C. S. Lewis put his finger right on it when he explained why he would never do a review of a book written in a genre that he disliked. If you do not like the genre of english boarding school fiction, Harry Potter will never please, no matter who writes it. I read two reviews of the film The Lion, the Witch, and the Wardrobe, which were complete opposites. So complete that the only thing that the first reviewer hated (the beaver couple) was the only thing that the other reviewer liked.

How you see a film depends on what you are expecting. Lots of people panned Darkman, and I can understand why. One the important reasons that I enjoyed Darkman was that the friend who recommended it to me said that if I cannot appreciate that it would be a live-action comic book, I should stay away. I can enjoy a good comic book, so I enjoyed the film.

Use or overuse of CGI is not an evil, by itself. It is only a problem when it is done wrong. Peter Jackson's Fellowship of the Ring has a really bad CGI scene when Boromir battle the cave troll. A much more effective shot would have had the badly CGI'd Boromir leap onto the cave troll's shoulder followed by a cut to a blue screened Sean Bean on a tricked up mechanical bull (reminiscent to the fight between Sinbad and the cyclopean centaur in The Golden Voyage of Sinbad [I do not want to talk about the animated greek of the same name, the proper Sinbad is an admirable muslim arab from Scherezade's tales]).

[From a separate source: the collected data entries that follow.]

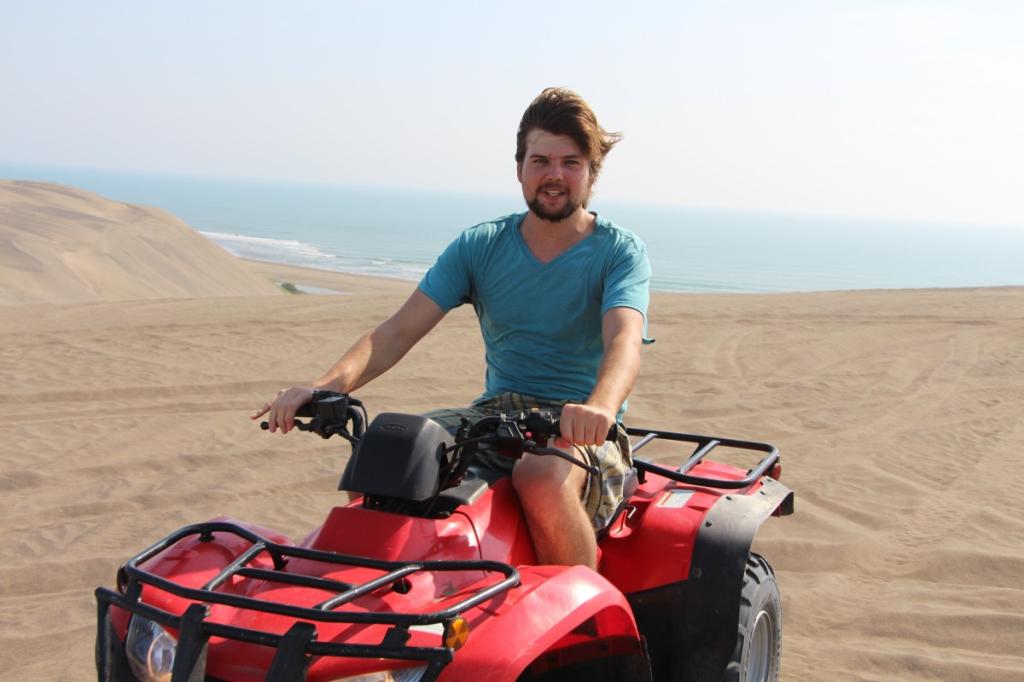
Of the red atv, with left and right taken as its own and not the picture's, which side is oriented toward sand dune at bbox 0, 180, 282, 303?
right

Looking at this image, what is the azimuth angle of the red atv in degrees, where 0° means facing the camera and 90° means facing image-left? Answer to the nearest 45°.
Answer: approximately 45°

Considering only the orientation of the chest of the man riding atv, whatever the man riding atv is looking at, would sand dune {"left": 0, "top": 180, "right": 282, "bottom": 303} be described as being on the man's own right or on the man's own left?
on the man's own right
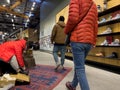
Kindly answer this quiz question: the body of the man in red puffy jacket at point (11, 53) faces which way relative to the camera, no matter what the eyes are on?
to the viewer's right

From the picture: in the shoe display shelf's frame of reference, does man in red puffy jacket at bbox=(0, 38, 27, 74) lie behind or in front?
in front

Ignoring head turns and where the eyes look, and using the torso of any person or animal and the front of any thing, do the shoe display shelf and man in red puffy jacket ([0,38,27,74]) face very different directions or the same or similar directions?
very different directions

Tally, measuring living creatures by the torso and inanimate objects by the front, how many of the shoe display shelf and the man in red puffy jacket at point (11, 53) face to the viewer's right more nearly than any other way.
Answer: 1

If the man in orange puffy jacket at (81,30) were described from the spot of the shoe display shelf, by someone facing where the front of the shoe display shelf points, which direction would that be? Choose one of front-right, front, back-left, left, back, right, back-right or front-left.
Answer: front-left

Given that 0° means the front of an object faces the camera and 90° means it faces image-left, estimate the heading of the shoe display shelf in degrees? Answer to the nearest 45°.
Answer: approximately 45°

A good film can be a bad film if it is not what the audience expected. The 1998 CGI'd Godzilla was a phenomenal flop, because it betrayed its core target audience. If I am typical of the breed, Godzilla fans do not want to see Juraissic Park. We want to see, and will pay to see, a man in a large rubber suit stomp all over a model city. The Thomas the Tank Engine film got this right when they did not animate the faces of the trains.

I will stop rambling and get back to my point: the review of something depends on whether or not it is the sort of thing that the reviewer likes.